Menu

Malaysia Hadapai "Krisis Tenaga Kerja" Akibat Indonesia Belum Beri Kepastian

Zuratul 14 Jun 2022, 09:33
Ilustrasi/net
Ilustrasi/net

RIAU24.COM Malaysia kini diterpa kelangkaan pekerja migran yang mengakibatkan perusahaan perkebunan kelapa sawit hingga semikonduktor terpaksa mengabaikan pesanan dan miliaran penjualan.

Produsen mengatakan Negeri Jiran kekurangan 1,2 juta pekerja.

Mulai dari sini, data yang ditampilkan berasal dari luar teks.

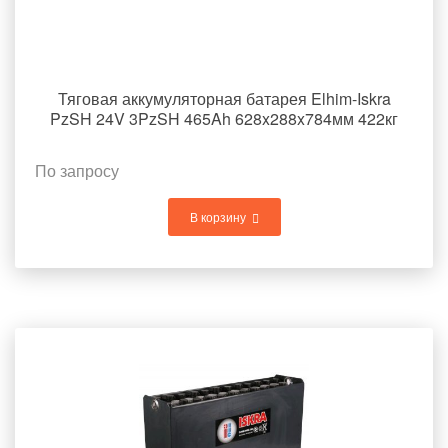
Тяговая аккумуляторная батарея Elhim-Iskra
PzSH 24V 3PzSH 465Ah 628x288x784мм 422кг
По запросу
В корзину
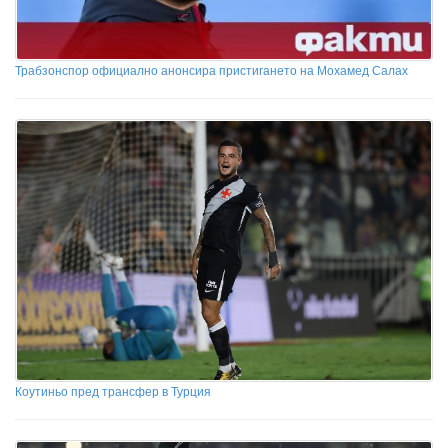
Трабзонспор официално анонсира пристигането на Мохамед Салах
Коутиньо пред трансфер в Турция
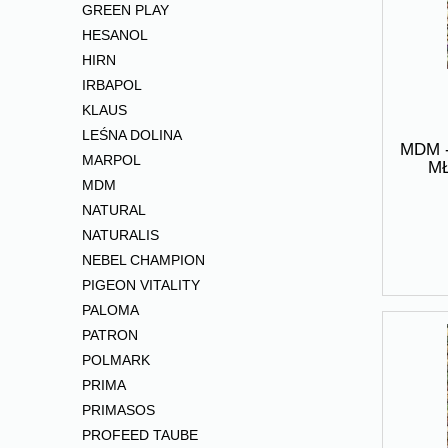
GREEN PLAY
HESANOL
HIRN
IRBAPOL
KLAUS
LEŚNA DOLINA
MDM 
MARPOL
MŁ
MDM
NATURAL
NATURALIS
NEBEL CHAMPION
PIGEON VITALITY
PALOMA
PATRON
POLMARK
PRIMA
PRIMASOS
PROFEED TAUBE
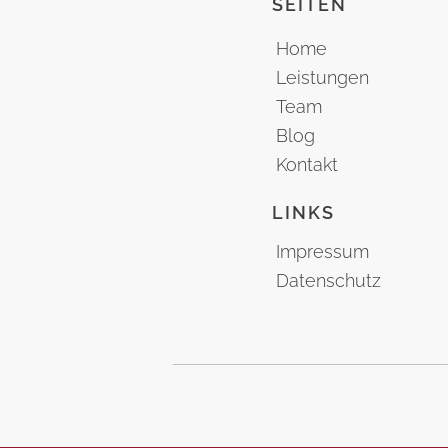
SEITEN
Home
Leistungen
Team
Blog
Kontakt
LINKS
Impressum
Datenschutz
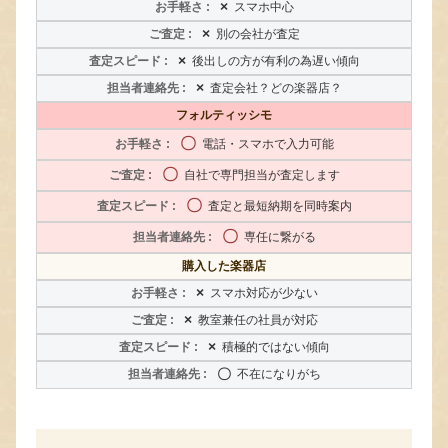
×
スマホ中心
×
別の会社が査定
×
後出しの方が有利の為遅い傾向
×
査定会社？どの楽器店？
フォルティッシモ
〇
電話・スマホで入力可能
〇
自社で専門担当が査定します
〇
査定と最短納期を同時案内
〇
専任に繋がる
購入した楽器店
×
スマホ対応が少ない
×
教室兼任の社員が対応
×
積極的ではない傾向
〇
不在になりがち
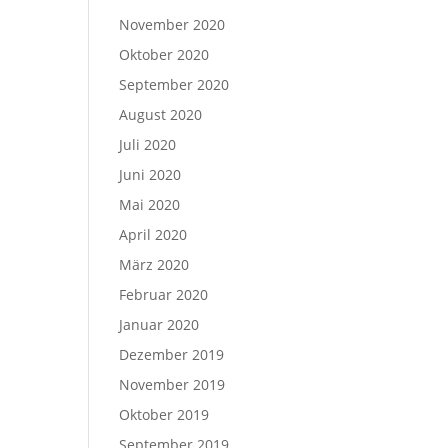
November 2020
Oktober 2020
September 2020
August 2020
Juli 2020
Juni 2020
Mai 2020
April 2020
März 2020
Februar 2020
Januar 2020
Dezember 2019
November 2019
Oktober 2019
September 2019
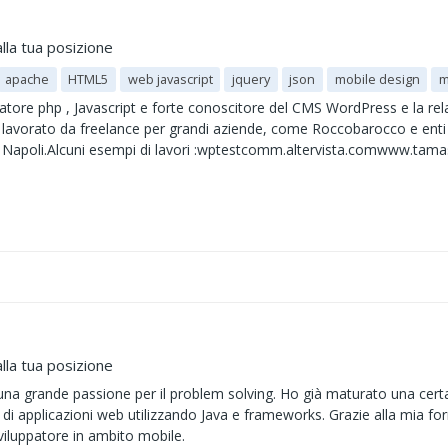
lla tua posizione
apache
HTML5
web javascript
jquery
json
mobile design
m
re php , Javascript e forte conoscitore del CMS WordPress e la rela
 lavorato da freelance per grandi aziende, come Roccobarocco e enti n
i Napoli.Alcuni esempi di lavori :wptestcomm.altervista.comwww.tamasr
lla tua posizione
una grande passione per il problem solving. Ho già maturato una ce
di applicazioni web utilizzando Java e frameworks. Grazie alla mia fo
luppatore in ambito mobile.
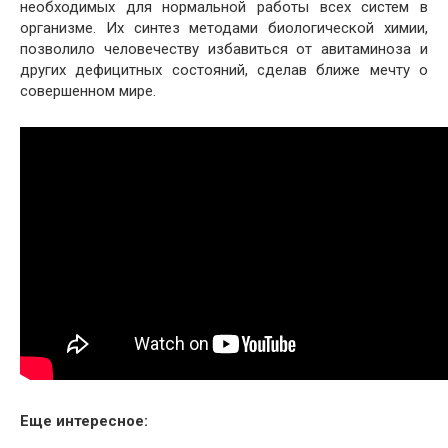
необходимых для нормальной работы всех систем в
организме. Их синтез методами биологической химии,
позволило человечеству избавиться от авитаминоза и
других дефицитных состояний, сделав ближе мечту о
совершенном мире.
Еще интересное:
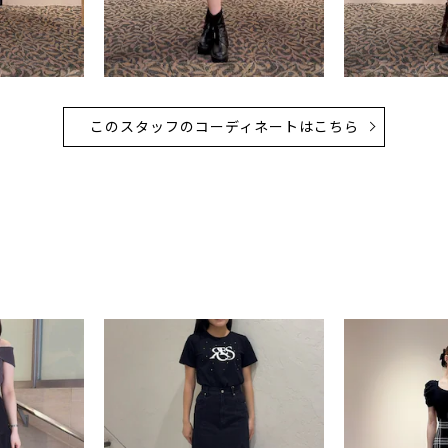
このスタッフのコーディネートはこちら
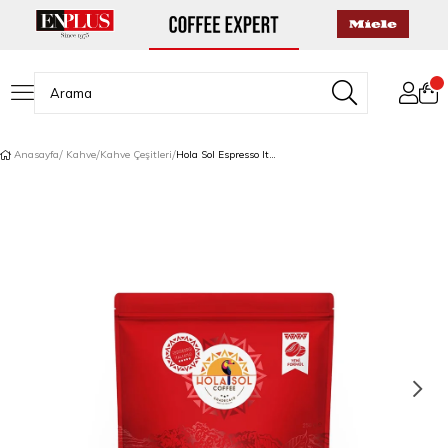
Anasayfa
Kahve
Kahve Çeşitleri
Hola Sol Espresso Italiano Çekirdek Kahve 250 Gr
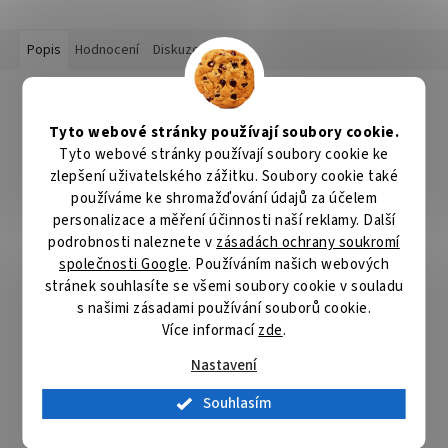
Popis
Hodnocení
Diskuze
Detailní popis produktu
Tyto webové stránky používají soubory cookie.
Nedis DOORB212BK
Tyto webové stránky používají soubory cookie ke
Bezdrátový zvonek s dosahem
až 300 m
při přímé viditelnosti.
zlepšení uživatelského zážitku. Soubory cookie také
Po stisknutí tlačítka na zvonku se rozezní jedno ze
36
nastavitelných vyzvánění
s hlasitostí až
80 dB
. Napájení
používáme ke shromažďování údajů za účelem
zvonku je realizováno dvěma AA bateriemi, napájení vysílače pak
personalizace a měření účinnosti naší reklamy. Další
baterií typu CR2032.
podrobnosti naleznete v
zásadách ochrany soukromí
společnosti Google
. Používáním našich webových
ZÁKLADNÍ SPECIFIKACE
stránek souhlasíte se všemi soubory cookie v souladu
s našimi zásadami používání souborů cookie.
Typ zvonku:
bezdrátový
Více informací
zde
.
Napájení přijímače:
2 x AA baterie (není součástí balení)
Nastavení
Napájení vysílače:
1 x CR2032 baterie (součástí balení)
Souhlasím
Dosah:
až 300 m při přímé viditelnosti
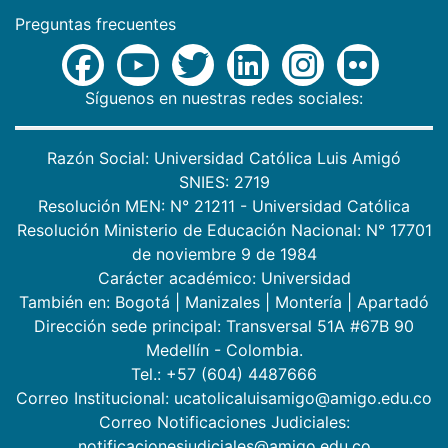
Preguntas frecuentes
Síguenos en nuestras redes sociales:
Razón Social: Universidad Católica Luis Amigó
SNIES: 2719
Resolución MEN: N° 21211 - Universidad Católica
Resolución Ministerio de Educación Nacional: N° 17701
de noviembre 9 de 1984
Carácter académico: Universidad
También en:
Bogotá
|
Manizales
|
Montería
|
Apartadó
Dirección sede principal: Transversal 51A #67B 90
Medellín - Colombia.
Tel.: +57 (604) 4487666
Correo Institucional: ucatolicaluisamigo@amigo.edu.co
Correo Notificaciones Judiciales:
notificacionesjudiciales@amigo.edu.co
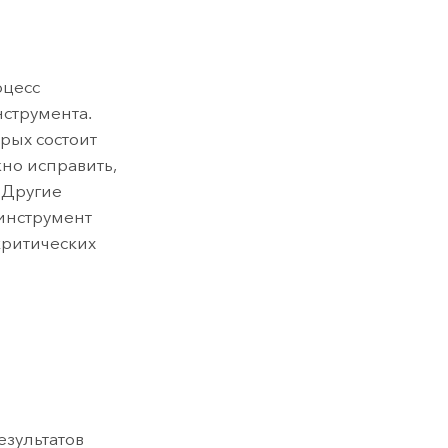
оцесс
струмента.
рых состоит
но исправить,
 Другие
инструмент
критических
езультатов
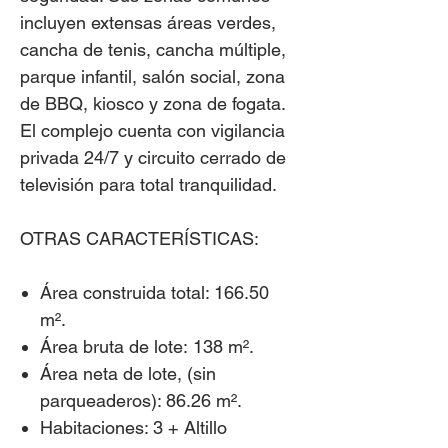
incluyen extensas áreas verdes,
cancha de tenis, cancha múltiple,
parque infantil, salón social, zona
de BBQ, kiosco y zona de fogata.
El complejo cuenta con vigilancia
privada 24/7 y circuito cerrado de
televisión para total tranquilidad.
OTRAS CARACTERÍSTICAS:
Área construida total:
166.50
m².
Área bruta de lote:
138 m².
Área neta de lote, (sin
parqueaderos): 86.26 m².
Habitaciones:
3 + Altillo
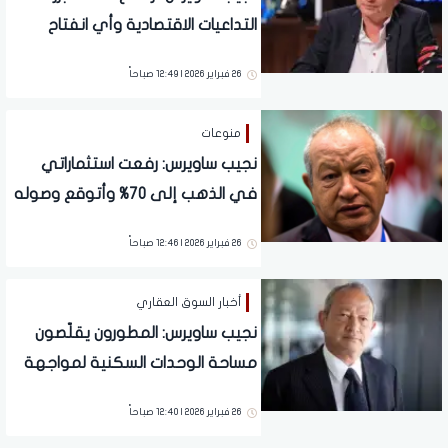
التداعيات الاقتصادية وأي انفتاح
إيراني يفتح فرصًا استثمارية
26 فبراير 2026 | 12:49 صباحاً
منوعات
نجيب ساويرس: رفعت استثماراتي
في الذهب إلى 70% وأتوقع وصوله
لـ6000 دولار
26 فبراير 2026 | 12:46 صباحاً
أخبار السوق العقاري
نجيب ساويرس: المطورون يقلّصون
مساحة الوحدات السكنية لمواجهة
تراجع القدرة الشرائية
26 فبراير 2026 | 12:40 صباحاً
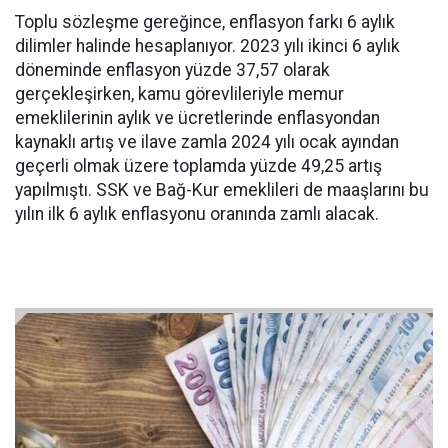
Toplu sözleşme gereğince, enflasyon farkı 6 aylık
dilimler halinde hesaplanıyor. 2023 yılı ikinci 6 aylık
döneminde enflasyon yüzde 37,57 olarak
gerçekleşirken, kamu görevlileriyle memur
emeklilerinin aylık ve ücretlerinde enflasyondan
kaynaklı artış ve ilave zamla 2024 yılı ocak ayından
geçerli olmak üzere toplamda yüzde 49,25 artış
yapılmıştı. SSK ve Bağ-Kur emeklileri de maaşlarını bu
yılın ilk 6 aylık enflasyonu oranında zamlı alacak.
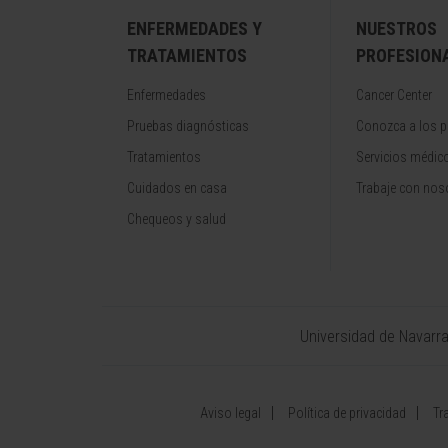
ENFERMEDADES Y
NUESTROS
TRATAMIENTOS
PROFESION
Enfermedades
Cancer Center
Pruebas diagnósticas
Conozca a los p
Tratamientos
Servicios médic
Cuidados en casa
Trabaje con nos
Chequeos y salud
Universidad de Navarr
Aviso legal
Política de privacidad
Tr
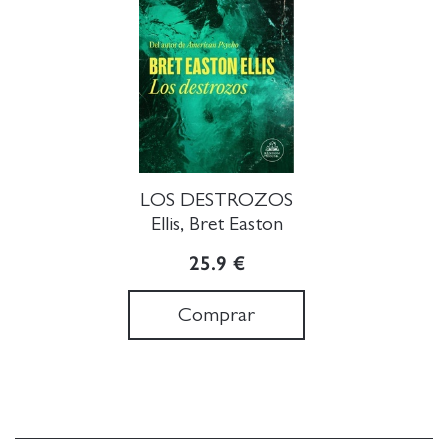
LOS DESTROZOS
Ellis, Bret Easton
25.9 €
Comprar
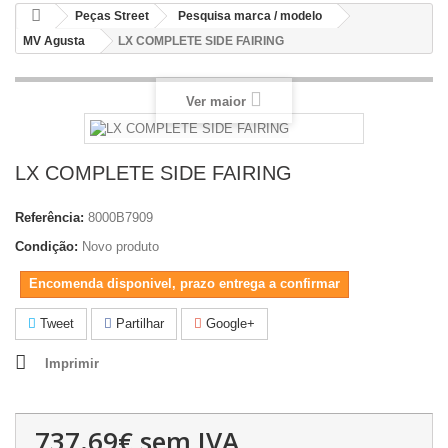
Peças Street
Pesquisa marca / modelo
MV Agusta
LX COMPLETE SIDE FAIRING
Ver maior
LX COMPLETE SIDE FAIRING
Referência:
8000B7909
Condição:
Novo produto
Encomenda disponivel, prazo entrega a confirmar
Tweet
Partilhar
Google+
Imprimir
737.69€
sem IVA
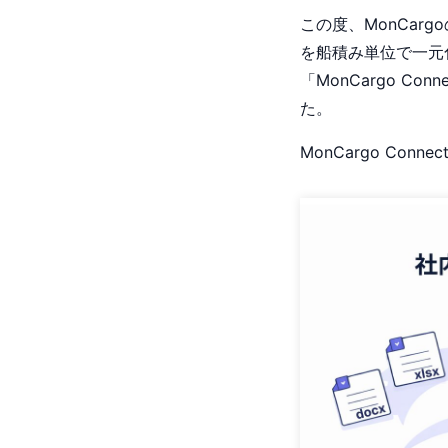
この度、MonCa
を船積み単位で一元
「MonCargo C
た。
MonCargo Co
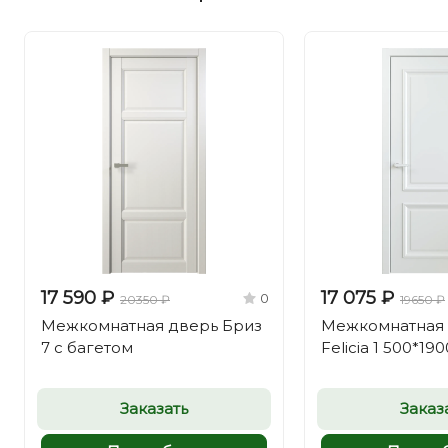
17 590 ₽
17 075 ₽
0
20350 ₽
19650 ₽
Межкомнатная дверь Бриз
Межкомнатная
7 с багетом
Felicia 1 500*190
Заказать
Заказ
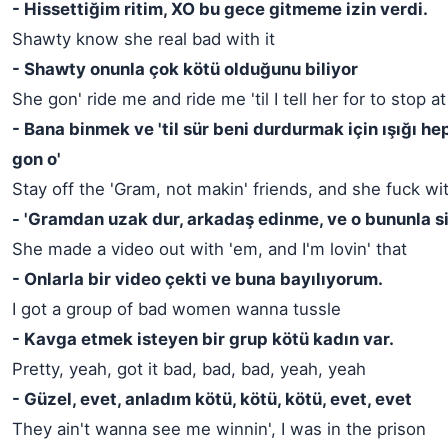
- Hissettiğim ritim, XO bu gece gitmeme izin verdi.
Shawty know she real bad with it
- Shawty onunla çok kötü olduğunu biliyor
She gon' ride me and ride me 'til I tell her for to stop at
- Bana binmek ve 'til sür beni durdurmak için ışığı h
gon o'
Stay off the 'Gram, not makin' friends, and she fuck wi
- 'Gramdan uzak dur, arkadaş edinme, ve o bununla si
She made a video out with 'em, and I'm lovin' that
- Onlarla bir video çekti ve buna bayılıyorum.
I got a group of bad women wanna tussle
- Kavga etmek isteyen bir grup kötü kadın var.
Pretty, yeah, got it bad, bad, bad, yeah, yeah
- Güzel, evet, anladım kötü, kötü, kötü, evet, evet
They ain't wanna see me winnin', I was in the prison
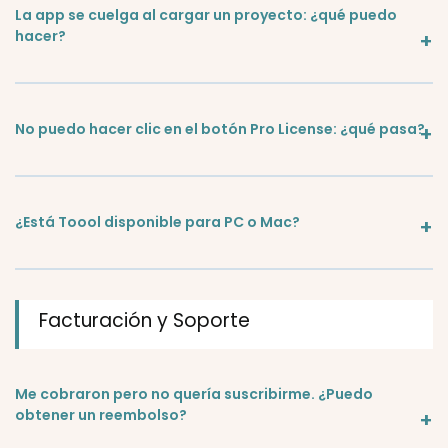
La app se cuelga al cargar un proyecto: ¿qué puedo
hacer?
No puedo hacer clic en el botón Pro License: ¿qué pasa?
¿Está Toool disponible para PC o Mac?
Facturación y Soporte
Me cobraron pero no quería suscribirme. ¿Puedo
obtener un reembolso?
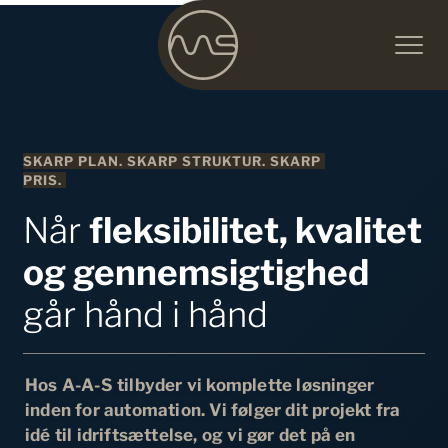
SKARP PLAN. SKARP STRUKTUR. SKARP 
PRIS. 
Når 
fleksibilitet, kvalitet 
og gennemsigtighed
går hånd i hånd
Hos A-A-S tilbyder vi komplette løsninger 
inden for automation. Vi følger dit projekt fra 
idé til idriftsættelse, og vi gør det på en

Sebanyak 500.000 untuk konstruksi, 12.000 untuk kelapa sawit, 15.000 untuk cip, 12.000 untuk sarung tangan medis.

"Meskipun optimisme yang lebih besar dalam prospek dan peningkatan penjualan, beberapa perusahaan sangat terhambat dalam kemampuan mereka untuk memenuhi pesanan," kata Presiden Federasi Produsen Malaysia, Soh Thian Lai, yang mewakili lebih dari 3.500 perusahaan, dilansir dari Reuters, dikutip Selasa (14/6/2022).

"Situasinya mengerikan dan sangat mirip dengan permainan sepak bola melawan 11 orang tetapi hanya diizinkan untuk memasukkan tujuh orang," tambahnya.

Sejak April 2022, perusahaan telah meminta izin 475.000 pekerja migran. Namun Kementerian Sumber Daya Manusia Malaysia, yang bertanggung jawab untuk menyetujui penerimaan pekerja asing, hanya menyetujui 2.065 pekerja saja.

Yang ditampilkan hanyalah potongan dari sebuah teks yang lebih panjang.